By Sonya Campbell
Killeen Daily Herald
BELTON - Michelle Austin remembers the day her son, Cole, disappeared. They were Christmas shopping at the time, at a Barnes and Noble out of state.
One minute her son was standing beside her looking at dinosaurs, the next he was gone.
Making the situation worse, Cole is autistic and couldn't do anything to help himself - not even respond to his name being called.
Michelle notified the store about her son's disappearance, and a "Code Adam" alert was initiated.
The doors were locked and the employees moved to designated locations, where they began scouring the isles, she said.
As Michelle grew more concerned, her mind scrolled through the scenarios that could play out.
She knew Cole might have bolted out of the store before the doors were locked.
"He was already a runner. He knows where the doors are all the time," she said.
She thought he might have headed for traffic. Then her fears turned even darker.
"I realized there were more perils than getting hit by a car," Michelle said.
Until that moment, the thought of how helpless her child would be against a predator hadn't crossed her mind.
"There would be no way to recover him," she said, considering herself fortunate that he was found running and laughing in the aisles.
She said he was running from people who were determined to catch him.
While they were serious about their efforts, Cole thought it was all a game.
It was that entire scenario that inspired Michelle to get a service dog - one that was trained to perform specific tasks based on Cole's disability.
Specifically, the dog would help keep her son from wandering or running off and could track him if he managed to do so.
Answer to prayer
Zeke, a border collie-Labrador mix, was the answer to her prayers.
Michelle said the dog was purchased through All Purpose Canines, a nonprofit organization based in South Dakota.
He was about a year old when the family got him - the same amount of time it took Michelle to collect the money to pay for him.
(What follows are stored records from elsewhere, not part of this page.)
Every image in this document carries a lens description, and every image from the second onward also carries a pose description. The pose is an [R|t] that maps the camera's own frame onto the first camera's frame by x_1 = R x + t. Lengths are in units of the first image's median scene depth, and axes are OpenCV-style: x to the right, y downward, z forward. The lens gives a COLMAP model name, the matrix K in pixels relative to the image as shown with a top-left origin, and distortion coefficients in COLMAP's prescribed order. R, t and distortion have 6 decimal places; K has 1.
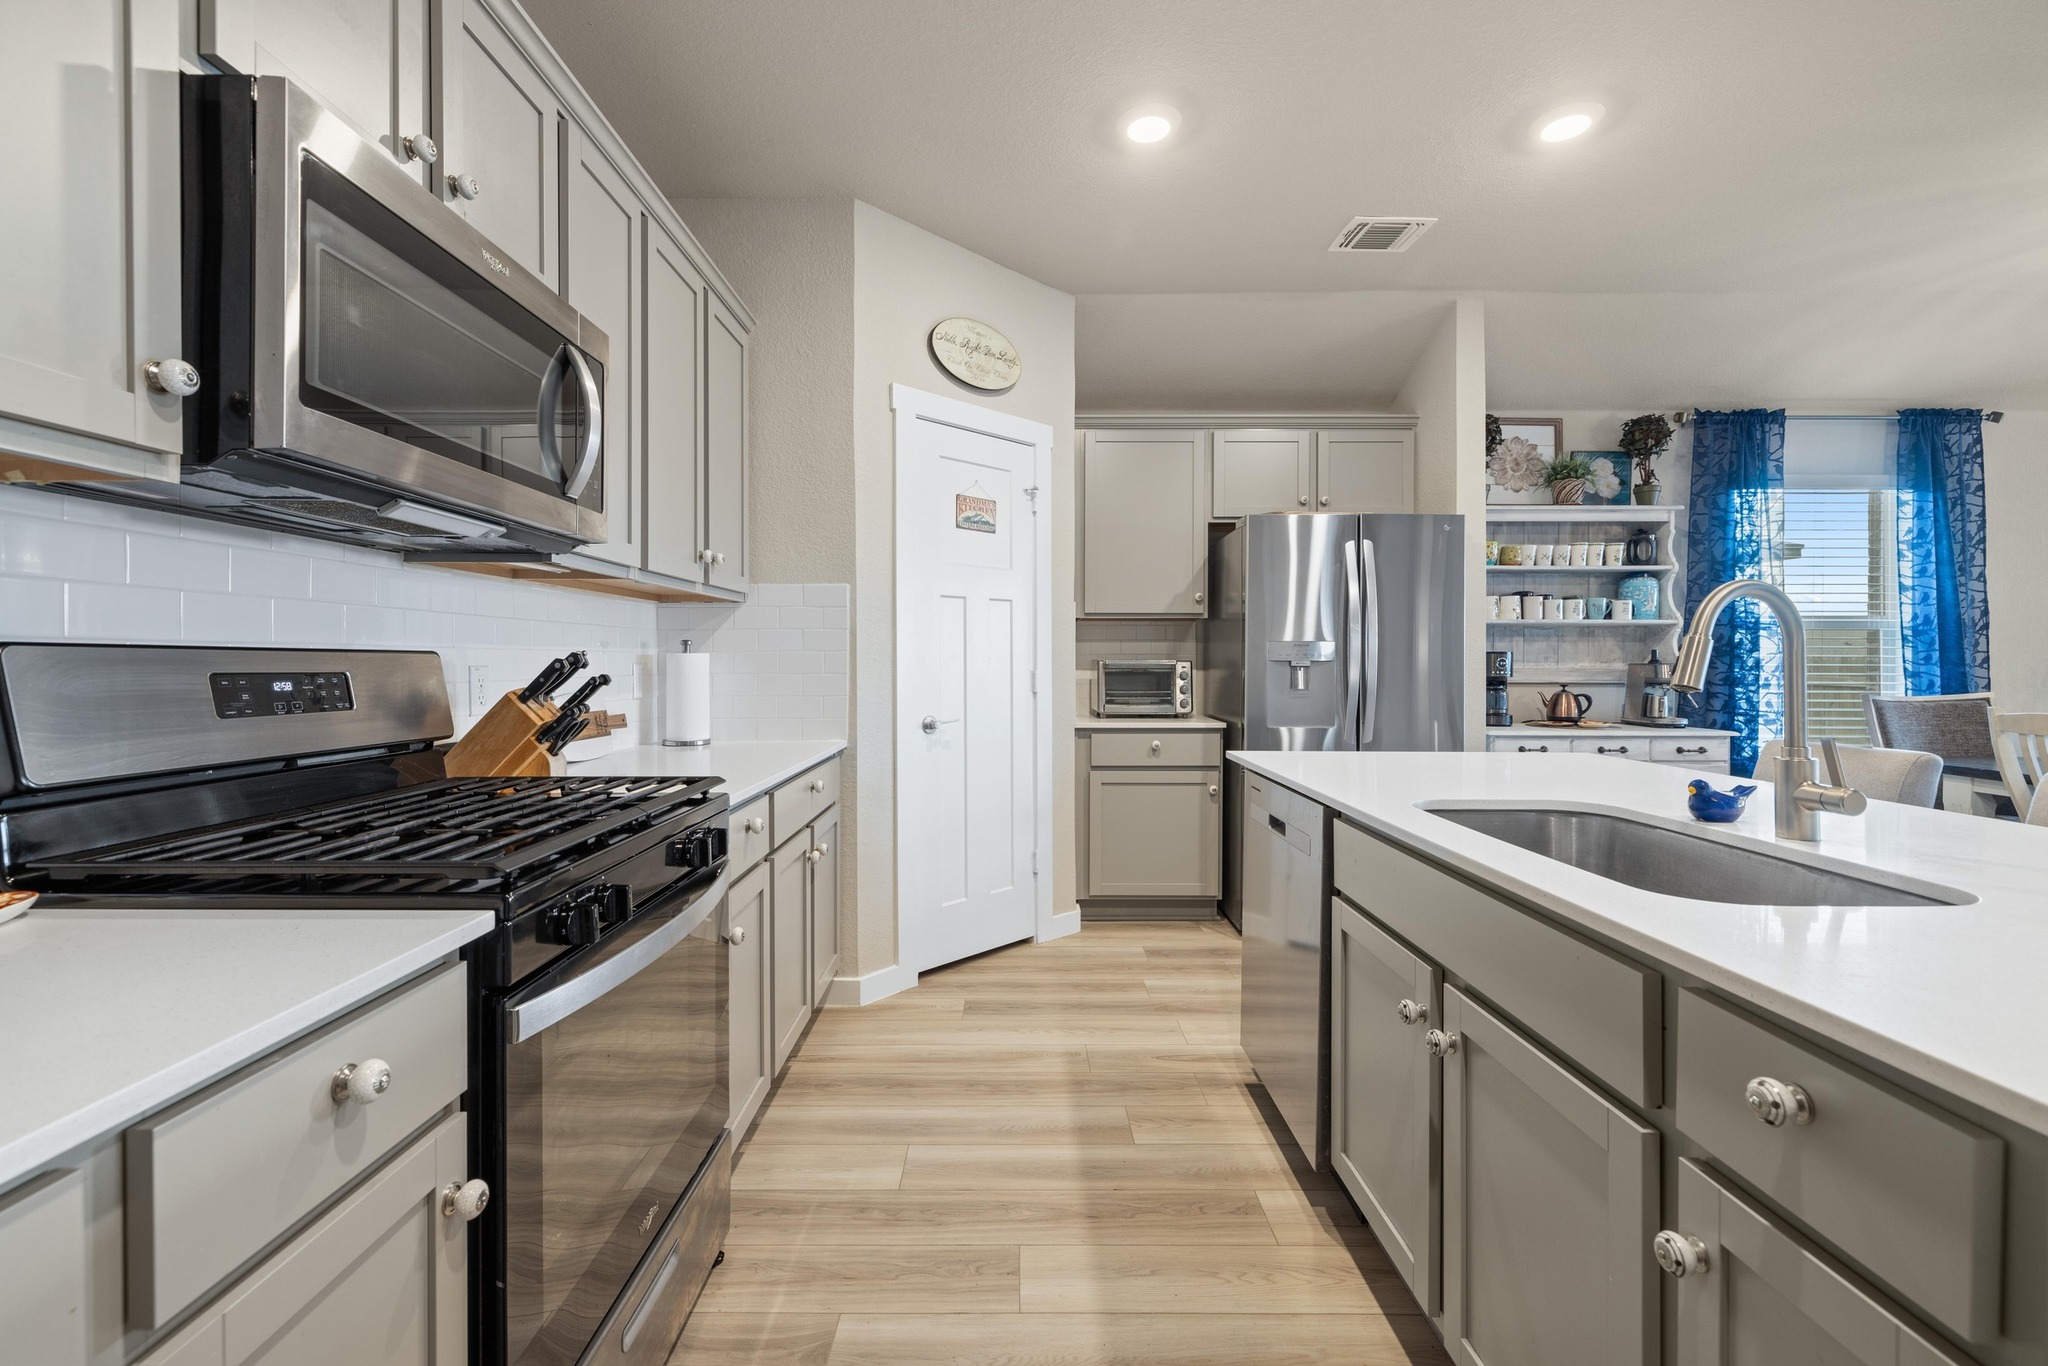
lens RADIAL K [[860.8, 0, 1014.7], [0, 860.8, 667.0], [0, 0, 1]] dist [0.002992, 0.000293]
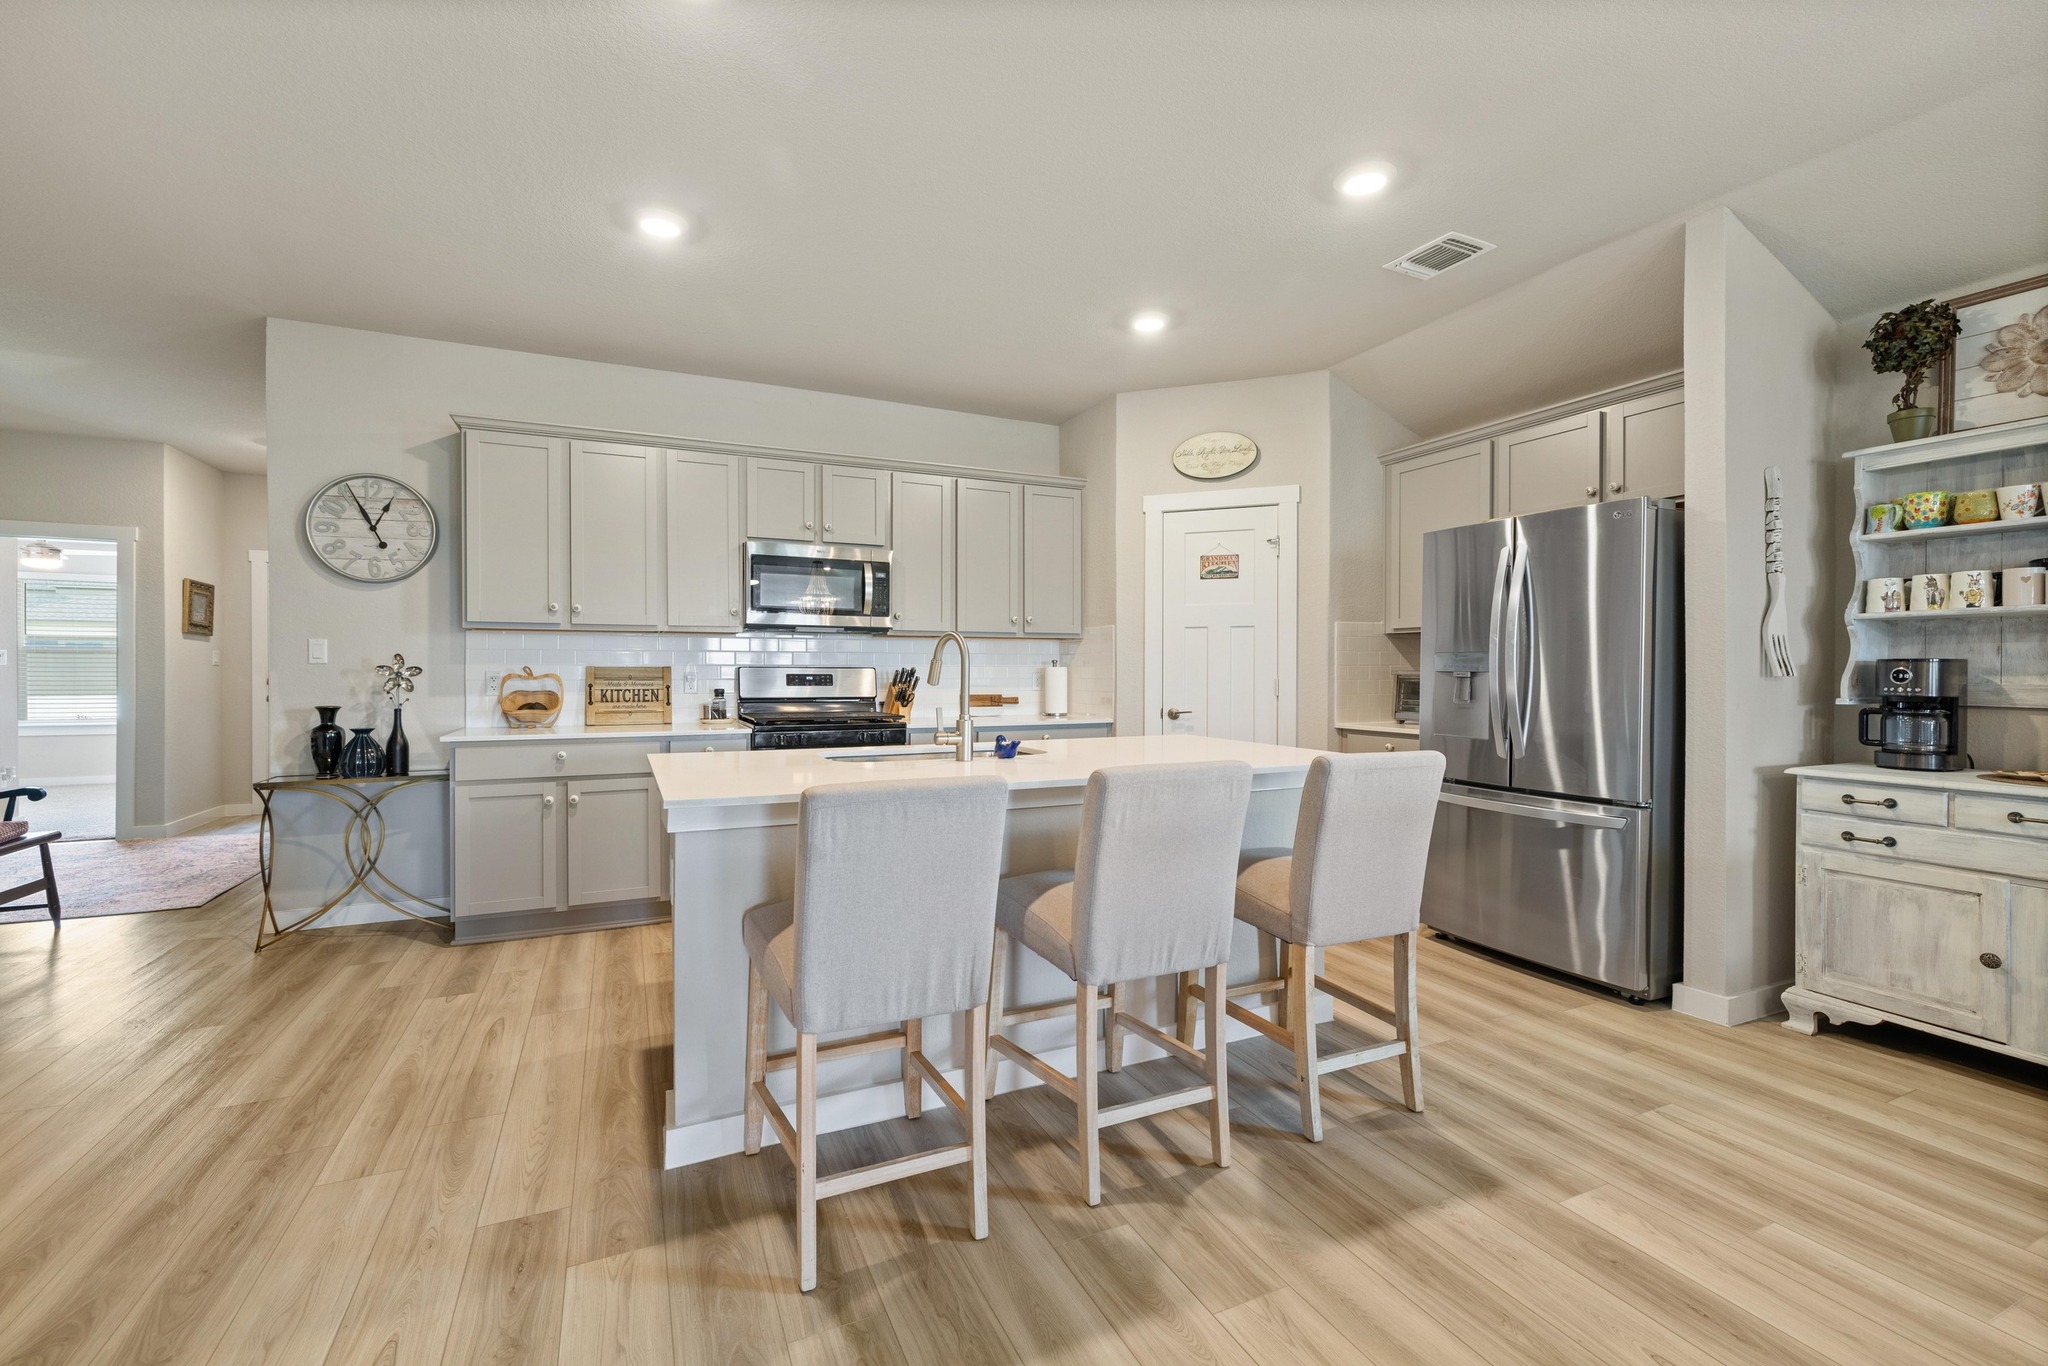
lens RADIAL K [[859.3, 0, 1011.4], [0, 859.3, 674.3], [0, 0, 1]] dist [0.001833, 0.000047]
pose [[0.419257, 0.003370, -0.907861, 0.902420], [-0.008172, 0.999967, -0.000062, 0.000147], [0.907831, 0.007445, 0.419271, 0.088718]]
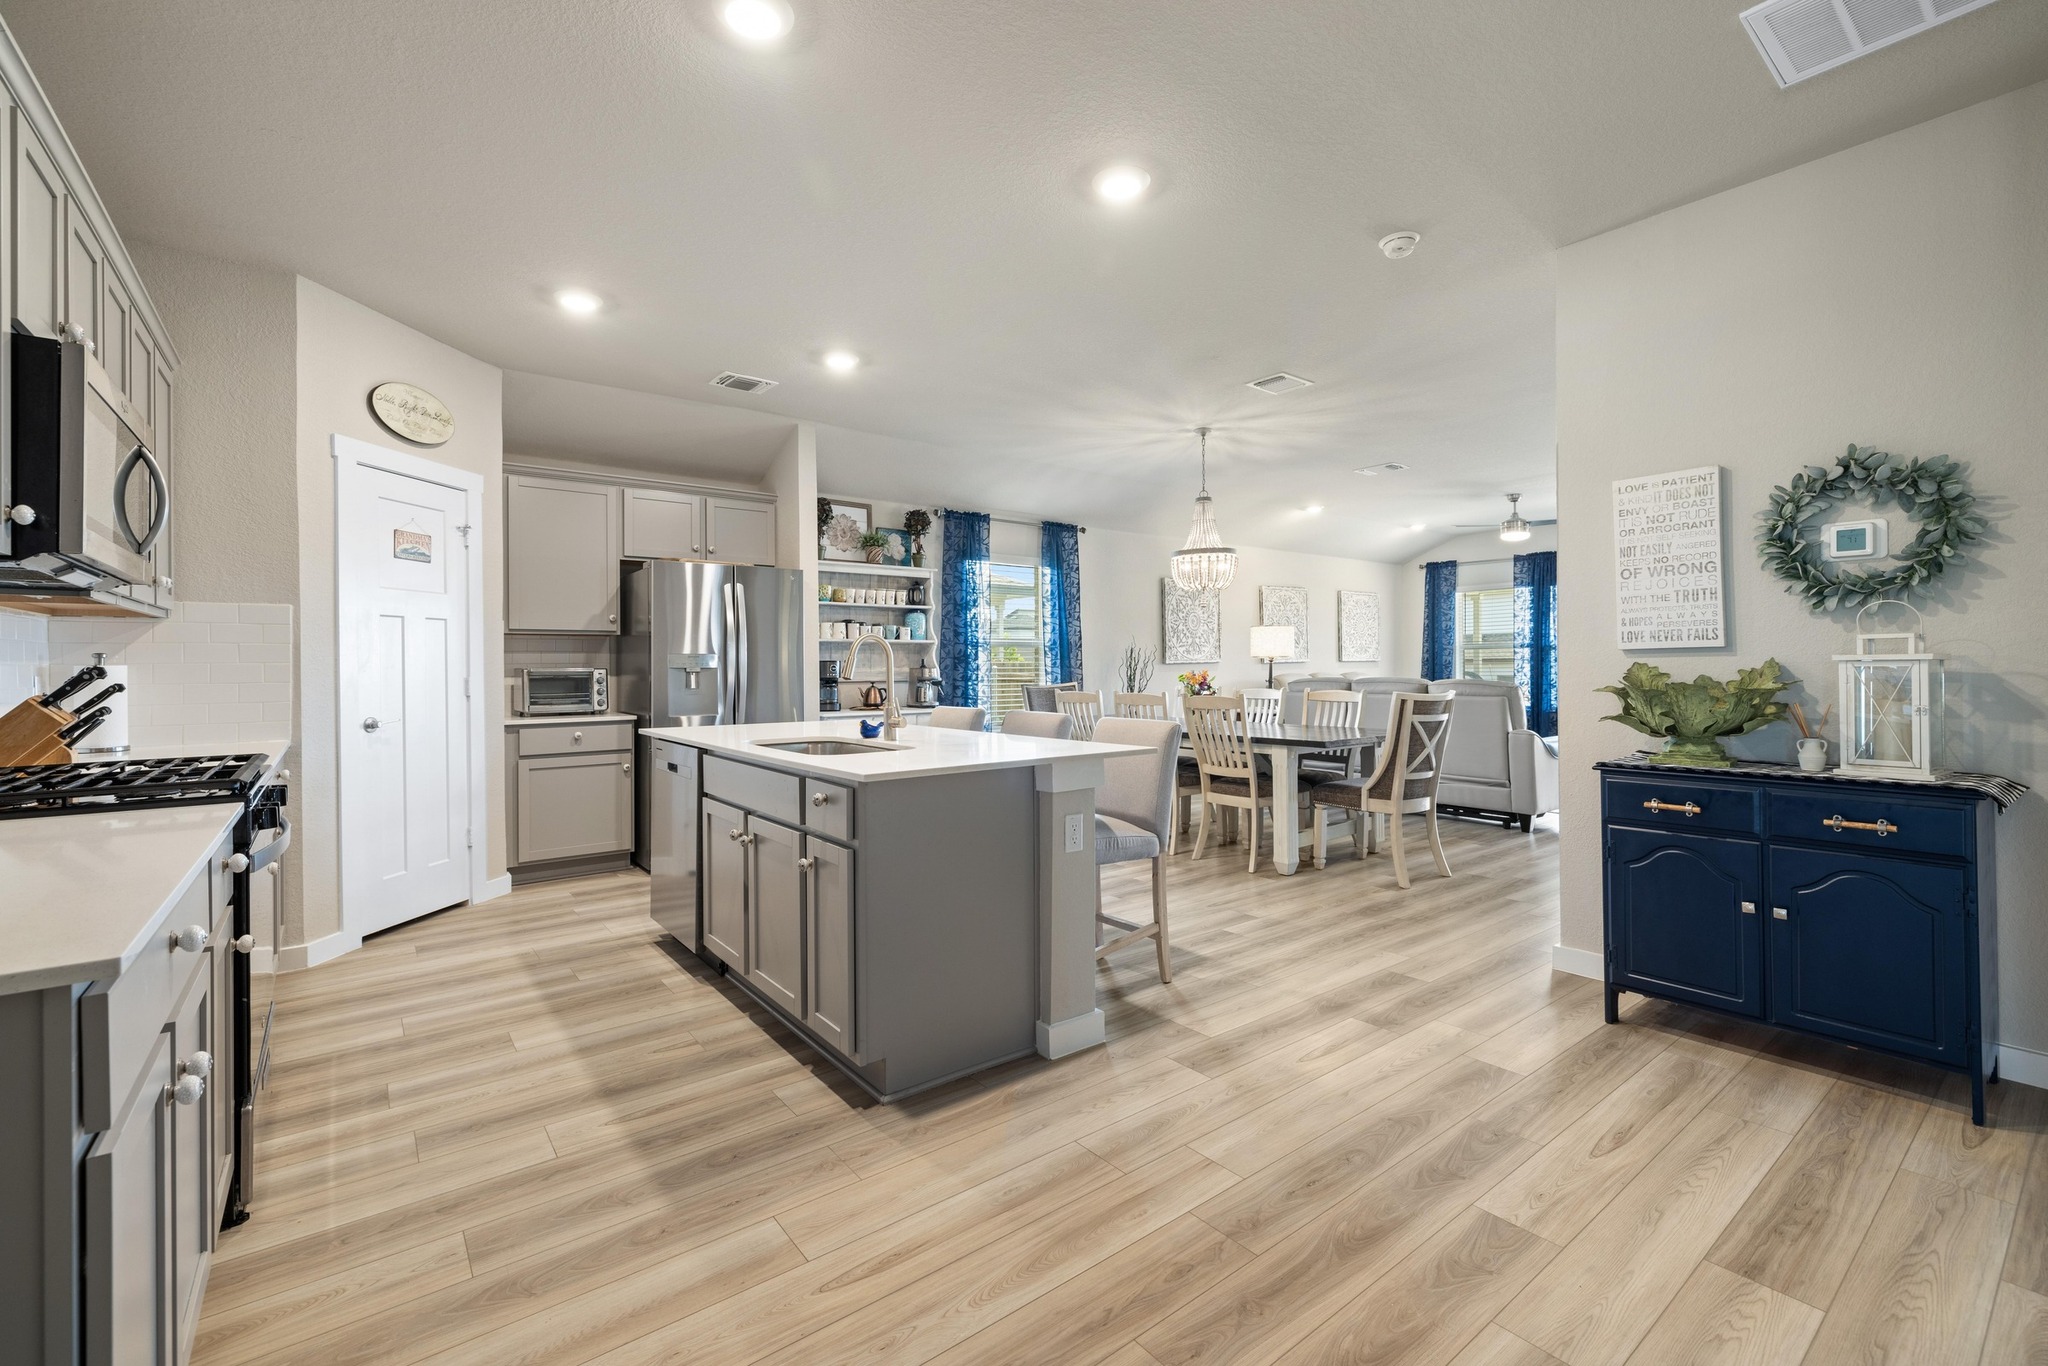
lens RADIAL K [[868.6, 0, 1015.1], [0, 868.6, 663.3], [0, 0, 1]] dist [0.000956, -0.000190]
pose [[0.790906, -0.004655, 0.611920, -0.101245], [0.011884, 0.999899, -0.007752, 0.001994], [-0.611822, 0.013403, 0.790882, -0.375772]]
Cole was 5.
"Fifteen thousand (dollars) seems astronomical, but it's not. He has saved Cole's life. Even if he just saved his life once, it was worth it," Michelle said, acknowledging her insurance didn't cover any of the cost.
She said the first week after getting Zeke they went to the beach. Cole tried to dart into traffic and Zeke stopped him.
Michelle said the dog is trained to stand still or lay down when her son pulls at the strap that binds them together.
"He (Zeke) knows to go against that motion," she said.
Another time, Cole managed to get out of the house and walk down the street to the next home.
Zeke led Michelle to him.
He has also helped boost Cole's physical condition and his social skills.
The pair is together all day, everyday, Michelle said.
That means Cole has do a lot more walking. Before getting Zeke, he rode in a stroller for children with disabilities to ensure he wouldn't run off.
Walking with Zeke has helped to improve Cole's muscle coordination, she said, and aided in his interaction with other people.
The dog tends to attract the curious.
That's good because it helps Cole interact with others - something autistic children have difficulty doing.
She said a dog tends to lure people more easily than "a boy who makes weird noises."
But attracting attention can also be bad when dog lovers want to pet Zeke.
"There is service dog etiquette. You don't walk up and touch someone's crutches. Don't walk up and touch a service dog so they can maintain focus on their work," Michelle said.
She also noted there are still people who don't realize federal law permits anyone with a service dog to have access to public places.
On one occasion, she said, a convenience store employee refused to sell her coffee because he didn't want Zeke in the store - even after a cup had already been poured.
The dog's presence, however, has helped in other instances.
Michelle said people no longer look at her son, see how he acts and think he's a naughty boy in need of spanking.
Instead, they see a child with a disability accompanied by his service dog.
"Together they make a great team," Michelle said.